[Brano da leggere]
Distribuzione indumenti

Anche le “distribuzione degli indumenti” è una piccola risposta che può aiutare le famiglie in difficoltà economica in questo tempo di crisi. E’ anche questa una modalità, insieme con altre, per fare essere la Chiesa vicina alla gente.

Nel territorio diocesano la distribuzione, e l’approvvigionamento, del vestiario in genere è organizzato nelle singole realtà parrocchiali o di associazione. Possiamo dire che ogni comune della diocesi ha un centro di distribuzione degli indumenti agli indigenti.

La Caritas diocesana per ora si offre come punto di coordinamento tra i vari centri, aiutando ad ottimizzare le risorse presenti in eccesso a favore di altre realtà che non hanno a sufficienza.
[/Brano da leggere]
▶ _Consegna 1_
Secondo il testo sulla distribuzione degli indumenti, quale ruolo svolge per ora la Caritas diocesana?
▶ _Consegna 2_
Copia dal testo sulla distribuzione degli indumenti il passo compreso tra “Distribuzione indumenti” e “hanno a sufficienza.”, estremi inclusi.
▶ _Consegna 3_
Prosegui il testo sulla distribuzione degli indumenti dal punto in cui si interrompe.
Il materiale riportato di seguito non ha alcun legame con il testo sulla distribuzione degli indumenti.
[Dati forniti]
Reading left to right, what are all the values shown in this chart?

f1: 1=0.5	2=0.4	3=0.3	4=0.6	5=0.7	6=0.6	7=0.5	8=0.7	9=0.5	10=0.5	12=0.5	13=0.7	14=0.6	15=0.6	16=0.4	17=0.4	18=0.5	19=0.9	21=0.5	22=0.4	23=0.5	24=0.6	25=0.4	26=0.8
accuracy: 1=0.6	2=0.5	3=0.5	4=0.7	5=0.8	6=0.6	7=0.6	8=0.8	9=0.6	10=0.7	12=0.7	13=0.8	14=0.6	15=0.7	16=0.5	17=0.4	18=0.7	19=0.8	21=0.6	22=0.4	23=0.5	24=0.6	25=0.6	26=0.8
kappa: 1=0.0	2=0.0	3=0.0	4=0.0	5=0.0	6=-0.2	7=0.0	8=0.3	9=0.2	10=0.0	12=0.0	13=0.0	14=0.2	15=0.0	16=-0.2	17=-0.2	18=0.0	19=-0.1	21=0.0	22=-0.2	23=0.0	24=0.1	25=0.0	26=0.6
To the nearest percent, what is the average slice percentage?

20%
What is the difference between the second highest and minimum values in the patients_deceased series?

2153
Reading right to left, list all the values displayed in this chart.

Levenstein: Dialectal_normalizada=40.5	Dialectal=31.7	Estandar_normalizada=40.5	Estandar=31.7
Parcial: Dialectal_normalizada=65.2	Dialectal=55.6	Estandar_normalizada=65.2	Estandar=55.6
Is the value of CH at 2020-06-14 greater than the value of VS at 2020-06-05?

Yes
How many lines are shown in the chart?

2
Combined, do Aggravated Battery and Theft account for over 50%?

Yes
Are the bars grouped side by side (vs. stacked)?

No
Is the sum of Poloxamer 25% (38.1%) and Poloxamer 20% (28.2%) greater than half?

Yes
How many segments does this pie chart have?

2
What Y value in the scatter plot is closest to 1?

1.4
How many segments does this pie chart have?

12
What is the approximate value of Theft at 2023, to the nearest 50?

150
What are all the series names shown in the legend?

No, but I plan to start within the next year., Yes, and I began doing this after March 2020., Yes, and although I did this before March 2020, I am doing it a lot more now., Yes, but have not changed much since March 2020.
[/Dati forniti]
▶ _Risposta all'esercizio 1_
Si offre come punto di coordinamento tra i vari centri.

▶ _Risposta all'esercizio 2_
Distribuzione indumenti

Anche le “distribuzione degli indumenti” è una piccola risposta che può aiutare le famiglie in difficoltà economica in questo tempo di crisi. E’ anche questa una modalità, insieme con altre, per fare essere la Chiesa vicina alla gente.

Nel territorio diocesano la distribuzione, e l’approvvigionamento, del vestiario in genere è organizzato nelle singole realtà parrocchiali o di associazione. Possiamo dire che ogni comune della diocesi ha un centro di distribuzione degli indumenti agli indigenti.

La Caritas diocesana per ora si offre come punto di coordinamento tra i vari centri, aiutando ad ottimizzare le risorse presenti in eccesso a favore di altre realtà che non hanno a sufficienza.

▶ _Risposta all'esercizio 3_
Pur mantenendosi tale situazione, il lavoro svolto dalla Caritas Diocesana in questi ultimi anni, e l’impegno per i prossimi, si è riversato sull’accompagnamento delle Caritas diocesane verso una più qualificazione all’ascolto delle persone, alla comprensione dei bisogni espressi oltre le richieste, e ad una lettura delle povertà che emergono dagli incontri, per poter individuare possibili azioni pastorali e/o socio-pastorali utili a contribuire alla rimozione delle cause di tali bisogni. In sintesi si vuole aiutare le parrocchie ad una sempre più consapevolezza delle povertà piuttosto che rispondere alle singole richieste. Tra la richiesta e il bisogno c’è la “persona”, con la sua dignità, con la sua capacità di affrontare la situazioni di difficoltà, ma che in questo va accompagnata, sostenuta e, a volte, anche educata a modificare i propri stili di vita.

L’aiuto con il vestiario non può prescindere da questa impostazione; diversamente sarebbe pulirsi la coscienza per “aver aiutato un poveretto” senza preoccuparci delle cause che lo hanno portato a quella condizione.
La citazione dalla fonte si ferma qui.